Understanding DPA

Question

DPA denotes “Deterministic Pushdown Automata”.

Is the following (*) true regarding DPA:

After all symbols of the input sequence are consumed, the input sequence is accepted either (1) if the stack is empty or (2) if the current state of the DPA is an accepting one, or both.

My book is fairly vague on the subject (it doesn't mention it) and Wikipedia, in my opinion, doesn't offer a better explanation either:

There are two possible acceptance criteria: acceptance by empty stack and acceptance by final state. The two are not equivalent for the deterministic pushdown automaton (although they are for the non-deterministic pushdown automaton). The languages accepted by empty stack are the languages that are accepted by final state, as well as have no word in the language that is the prefix of another word in the language.
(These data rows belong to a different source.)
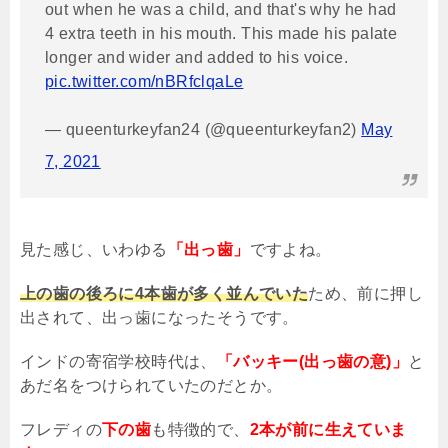
out when he was a child, and that's why he had
4 extra teeth in his mouth. This made his palate
longer and wider and added to his voice.
pic.twitter.com/nBRfclqaLe
— queenturkeyfan24 (@queenturkeyfan2)
May
7, 2021
見た感じ、いわゆる
「出っ歯」
ですよね。
上の歯の後ろに4本歯が多く並んでいた
ため、前に押し
出されて、出っ歯になったそうです。
インドの寄宿学校時代は、
「バッキー(出っ歯の意)」
と
あだ名をつけられていたのだとか。
フレディの
下の歯
も特徴的で、
2本が前に生えていま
(What I don't understand is the equivalence they mention, and how does that influence the acceptance of a word.)

If my statement (*) doesn't hold, how would I determine, given the definition of a DPA, which condition are input sequences supposed to fulfill? Would I assume one or the other as the preferred one?

Answer 1

You can define the language of a PDA in two different ways:

1. For a PDA $M$, $L_1(M)$ is the set of all words which can be processed by $M$ in such a way that at the end, the stack is empty.

2. For a PDA $M$, $L_2(M)$ is the set of all words which can be processed by $M$ in such a way that at the end, $M$ is at an accepting state.
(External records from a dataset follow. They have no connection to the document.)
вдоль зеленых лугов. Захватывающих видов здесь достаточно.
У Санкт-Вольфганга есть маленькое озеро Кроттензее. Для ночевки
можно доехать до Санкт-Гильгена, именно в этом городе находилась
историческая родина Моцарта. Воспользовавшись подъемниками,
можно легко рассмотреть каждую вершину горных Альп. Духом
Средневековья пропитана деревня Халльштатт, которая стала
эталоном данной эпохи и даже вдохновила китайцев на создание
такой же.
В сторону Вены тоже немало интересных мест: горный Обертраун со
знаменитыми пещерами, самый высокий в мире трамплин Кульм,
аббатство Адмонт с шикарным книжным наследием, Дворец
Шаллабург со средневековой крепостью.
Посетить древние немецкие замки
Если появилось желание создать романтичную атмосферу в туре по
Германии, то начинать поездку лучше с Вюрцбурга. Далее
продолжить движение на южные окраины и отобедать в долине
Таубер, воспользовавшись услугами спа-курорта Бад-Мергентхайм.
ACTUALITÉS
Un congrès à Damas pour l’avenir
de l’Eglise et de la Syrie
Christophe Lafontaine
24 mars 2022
A basic theorem shows that both acceptance criteria are equivalent:

For each language $L$ the following holds: there exists a PDA $M_1$ such that $L_1(M_1) = L$ iff there exists a PDA $M_2$ such that $L_2(M_2) = L$.

A language $L$ is context-free if there exists a PDA $M$ such that $L_1(M) = L$. Equivalently, a language $L$ is context-free if there exists a PDA $M$ such that $L_2(M) = L$. The two definitions are equivalent due to the theorem.

Some PDAs are deterministic – call those DPAs. The basic theorem doesn't hold for DPAs. According to Wikipedia, there exists a DPA $M_1$ such that $L_1(M_1) = L$ iff $L$ is prefix-free (no word is a prefix of another word) and there exists a DPA $M_2$ such that $L_2(M_2) = L$.

A language $L$ is deterministic context-free if there exists a DPA $M$ such that $L_2(M) = L$.

If $L_1(M) = L$ for some DPA $M$ then $L$ is deterministic context-free, but $L$ could be deterministic context-free without there existing a DPA $M$ such that $L_1(M) = L$.